During the Q&A session after the talk, Bruce Mann, MBBS, PhD, asked if there were differences in the pathology of the cancers that occurred in the less frequent group than those that arose in the annual group. If more frequent screening leads to earlier diagnosis of a tumor, “you would expect that those who have less [frequent screening] may be diagnosed with more advanced recurrences or new cancers, and that would eventually lead to a difference in outcome,” Dr. Mann said in an interview. He is director of breast cancer services at the Royal Melbourne Hospital in Australia.

He acknowledged the need to reconsider screening frequency, and complimented the researchers. “This is a nice pragmatic study. It’s interesting. It’s provocative. I think it’s a bit too early [to change practice]. I think we do need to see more information,” he said.

The researchers randomized 5235 women aged 50 and older to annual or less frequent mammography. The disease type was invasive in 87% of women, while 13% had ductal carcinoma in situ.

Over a median follow-up of 8.7 years, 7% experienced a recurrence. At 5 years, breast cancer–specific survival was 98.1% and 98.3% in the annual and less frequent groups, respectively (hazard ratio [HR], 0.92; 95% CI, 0.64-1.32). There was also no difference in recurrence-free survival or overall survival.
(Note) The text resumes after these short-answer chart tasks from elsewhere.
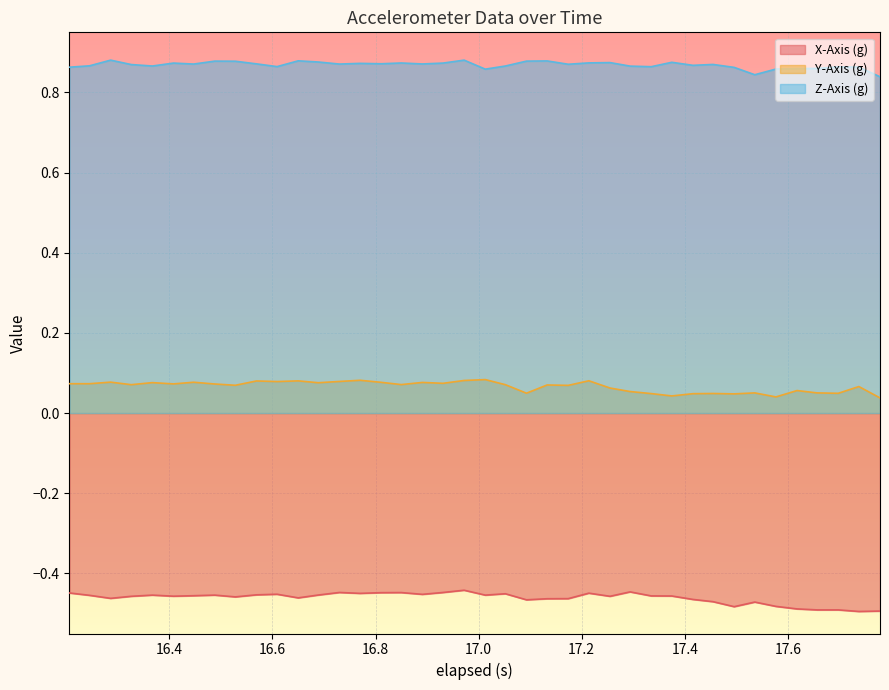

What is the value of the X-Axis (g) point at the 25th from the left?

-0.5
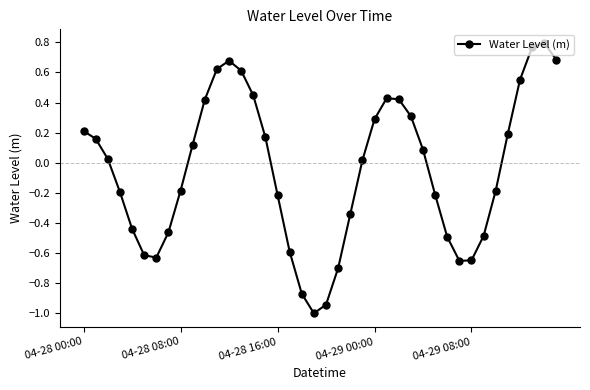

What is the difference between the second highest and minimum values?

1.8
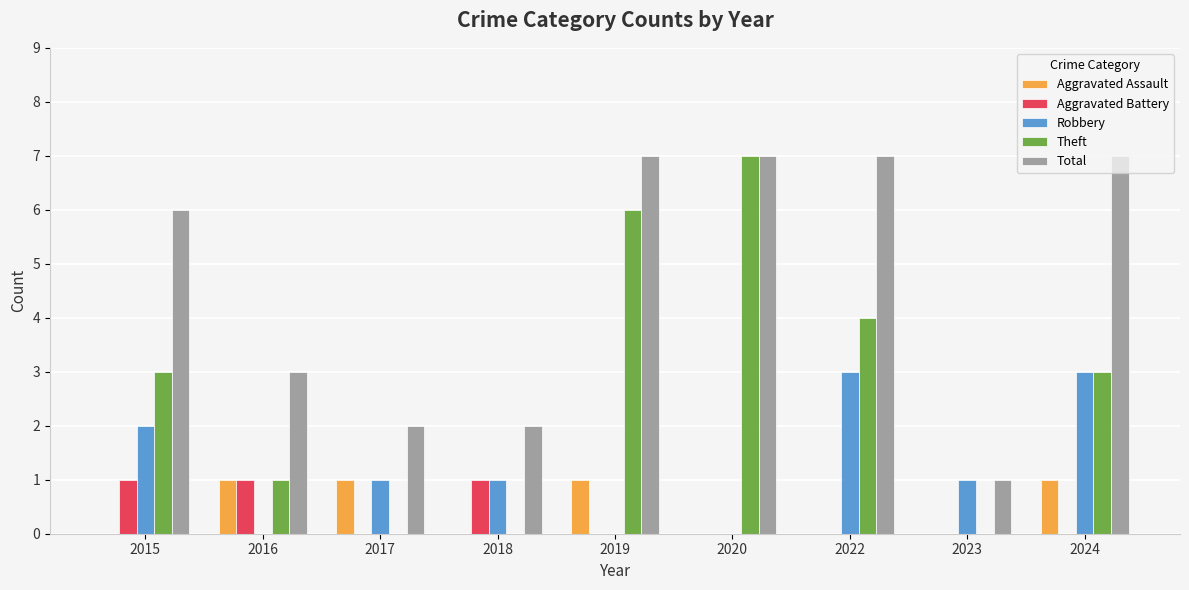

Count the number of categories in the chart.

9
Analyses showed noninferiority of less frequent mammograms at a 3% margin (P < .0001) and a 1% margin (P = .003).

The researchers found that 83% of women were compliant with the mammogram schedule in the annual group, versus 69% in the less frequent arm. The COVID-19 pandemic was responsible for 35% of missed mammograms overall.

Quality of life measures showed that levels of distress over mammograms was similar across time and between the two groups, with 24% of women reporting medium or high levels of distress.

Dr. Dunn and Dr. Mann have no relevant financial disclosures.